To my vexation I felt the colour rush to my face and I was conscious that Captain Cardew was looking at me in a startled way.
I tried to say something to the effect that it was an arrangement which we should probably never desire to carry out, but, forcing myself to look at Captain Cardew, I was silenced by the cold and stern expression of his face.
I saw him go up and examine the portrait, and then turn away. I looked at him piteously. In spite of old Bridget's presence I had almost courage to put my hand in his and say to him that he was the only man on earth for me.
But he was holding the door open now for Bridget and me to pass through and he would not meet my eyes. And the old woman was begging me to be seated awhile till she made me a cup of tea and was inviting him similarly. He refused, saying he had business elsewhere.
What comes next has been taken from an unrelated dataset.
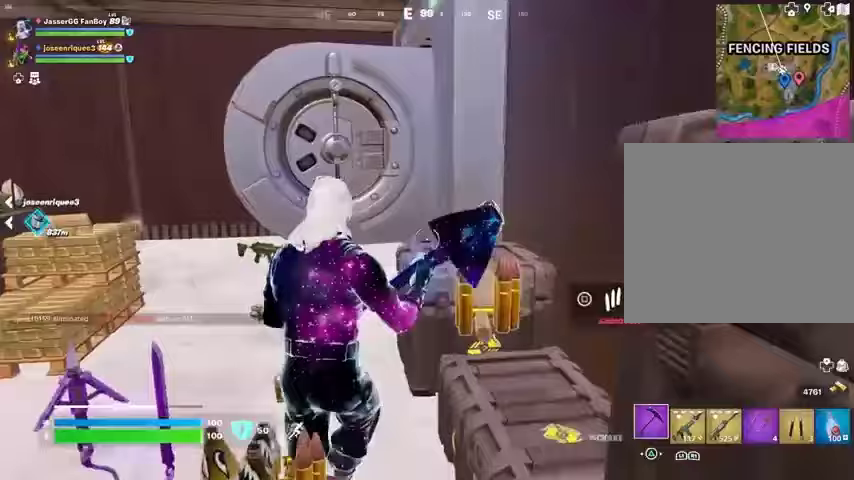
{"buttons": ["R1"], "left_stick": "up-left", "right_stick": "center", "events": [[467, "R1", "down"]]}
And then he took my hand and lifted it coldly to his lips; and shaking old Bridget by the hand he was gone.
As the door slammed behind him, again the cold chill of the house struck me for the sunshine had gone with him. I realized my own unreadiness too late, and I could have followed him, calling out to him till he should turn round and come back and hear me tell him that it was all foolishness about Theobald and I loved only him. Indeed, I got so far as to run out to the postern gate and look down the street.
But it was as lifeless as when I had come in. There was only my cab, and the driver dozing on the box and the patient horse standing quietly between the shafts to break the dead monotony of the lines of black houses.
CHAPTER XVIII.
FLIGHT
I drank Bridget's strong, sweet tea without protest, and ate the thin bread and butter, feeling it taste like sawdust in my mouth.
Meanwhile, the good old soul sat and looked at me with a beaming expression.
"I little thought," she said, "when I rose up this morning, honey-jewel, of who'd be here before the day was over. Sure, you're pale, love! Maybe 'twas tiring you I was, trapesin' through the house. Maureen 'ud have something to say to me. She was always terrible jealous of her babies."
I assured her I was not tired. I tried to talk to her about Maureen and the Abbey and my grandparents, and all the time I felt that she watched me with an anxious and fond gaze.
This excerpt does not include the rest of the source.